Just be calm and think very happy thoughts. You'll probably be laughing about this later! <3


----------



## jerseymike1126 (Jan 20, 2011)

why are you on the forums?!?! go find her! look under everything, search every inch of your house! might take awhile but you will find her


----------



## Nancy (Aug 22, 2008)

That cage is perfectly fine for an adult or average sized hedgehog but 250g is small and yes that size could squeeze out the bars if they want. Some hedgehogs and other small animals are escape artists and will try everything to escape.


----------



## wewerebound (Dec 7, 2011)

I pulled an all nighter and my little escape artist showed up to the food dish in the hallway.

I am so relieved!!! 

Any ideas for cages I can switch to until she gets a little bigger or how to hedgie proof the current cage??


----------



## LarryT (May 12, 2009)

I don't see how a hog could get through those bars judging from that linked picture.  You could use coroplast around the walls secured by zipties. A cheap temporary fix would be cardboard walls ziptied to the cage.
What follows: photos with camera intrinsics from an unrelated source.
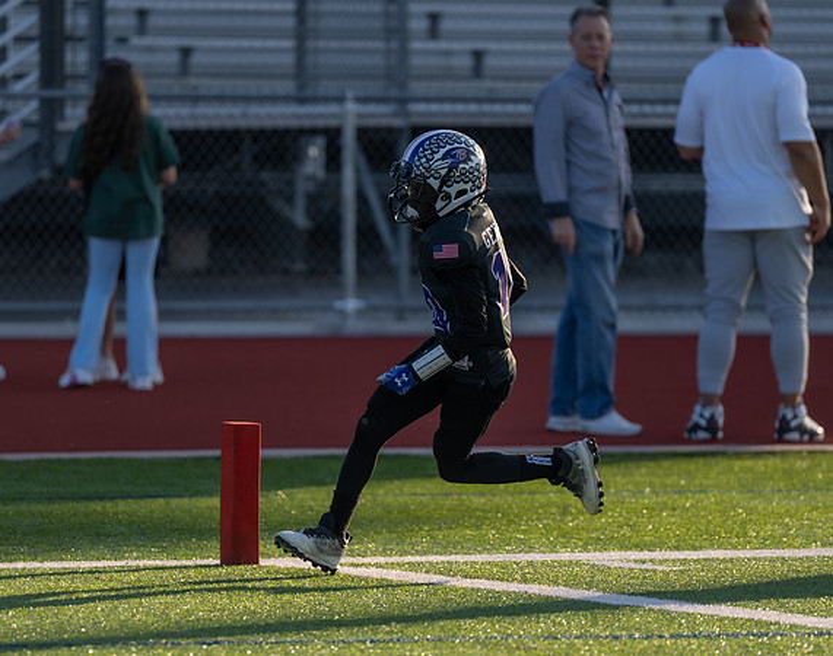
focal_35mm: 352
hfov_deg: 5.5
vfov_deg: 4.4
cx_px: 406
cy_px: 362
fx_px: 8619
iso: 100
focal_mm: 200
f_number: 2.8
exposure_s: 1/1250
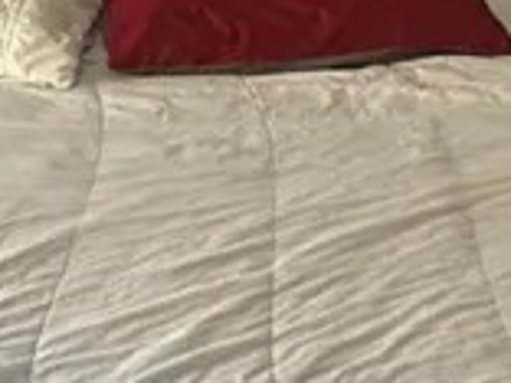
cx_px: 161
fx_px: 1358
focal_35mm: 92
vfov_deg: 15.6
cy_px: -36
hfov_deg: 21.2
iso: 640
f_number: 2.2
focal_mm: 2.22
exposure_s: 1/60
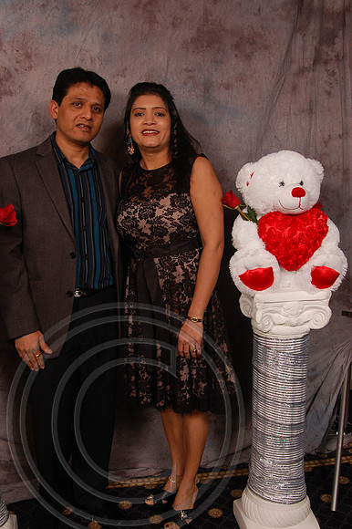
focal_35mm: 36
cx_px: 176
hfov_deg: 36.8
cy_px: 264
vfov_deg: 53.2
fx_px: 529
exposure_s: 1/200
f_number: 5.6
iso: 400
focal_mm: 24
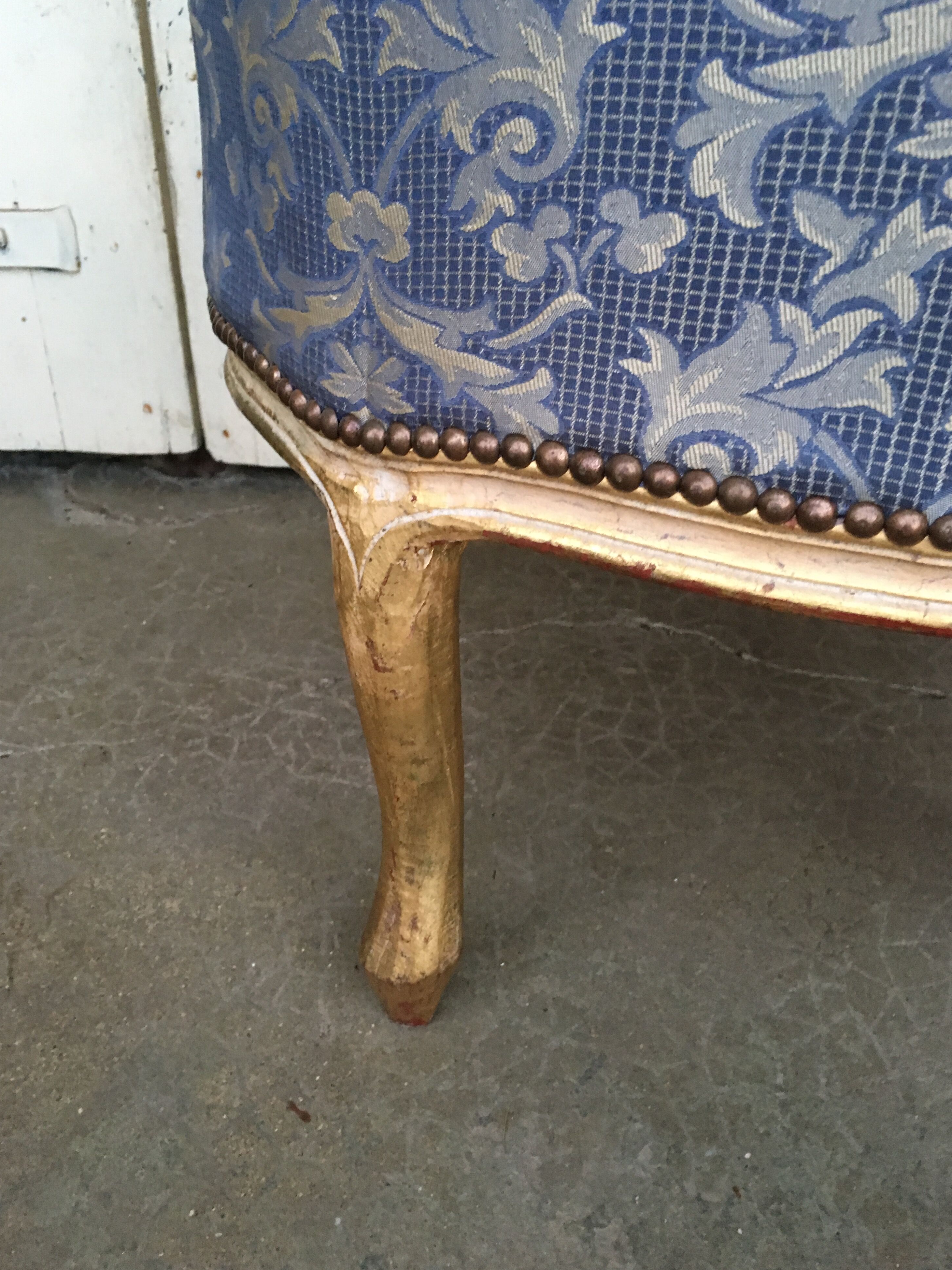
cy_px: 632
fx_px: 1100
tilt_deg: -30.8
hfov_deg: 46.8
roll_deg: -0.3
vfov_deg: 60.0
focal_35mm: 30
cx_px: 473
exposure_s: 1/20
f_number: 2.2
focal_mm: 4.15
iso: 200
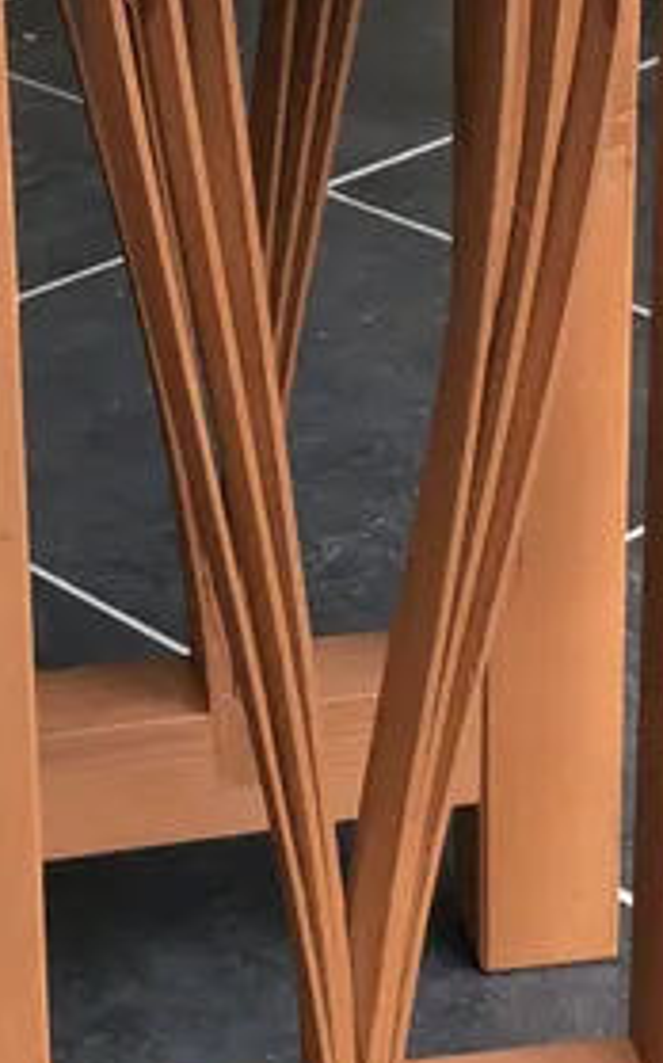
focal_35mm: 109
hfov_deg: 12.0
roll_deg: +1.7
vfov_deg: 19.0
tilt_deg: -23.8
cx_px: 297
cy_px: 297
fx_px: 3156
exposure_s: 1/33
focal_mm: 3.99
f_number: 1.8
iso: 40
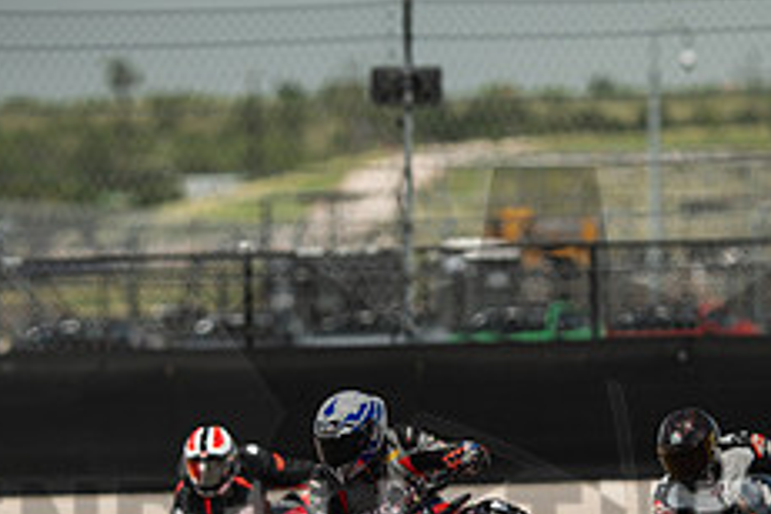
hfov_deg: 2.7
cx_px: 544
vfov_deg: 1.8
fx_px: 16147
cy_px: 576
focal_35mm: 754
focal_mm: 200
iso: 160
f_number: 2.5
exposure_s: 1/2000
Maybe weave some placements through the bars, just a few ideas.


----------



## hanhan27 (May 12, 2011)

Ahh what a relief!! I was watching this thread, keeping my fingers crossed for you.

My friends have a ferret in a cage like that - the kind with the door on the side that swings down - and he has escaped from it. The door on their cage kind of attaches with hooks? So if you push on the door from the inside, a small space opens up where the edge of the door is. He was escaping that way. They got some of those metal clip hooks (pictured below) to attach the door a little more tightly to the cage and didn't have any more problems. Not sure if your cage is like that at all... just a suggestion.


----------



## AL111 (Jan 11, 2012)

I have a similar cage and I know that my little guy (200g) could easily fit through the bars if he tried. Right now I have cardboard ziptied to the bars until I can find some coroplast. I just used the box it came in for cardboard, a cheap and easy fix until you can get a new cage or coroplast.


----------



## silvercat (Oct 24, 2008)

You can try placemats too if you don't have access to coroplast. Pick some up at the dollar store & then hole punch the corners to put the zip tie through & attatch to the cage.


----------



## jngy slate (Mar 14, 2009)

hes probably just stuck somewhere or hiding in a dark corner youd never think to look. look in blankets, dark corners, under chairs.


----------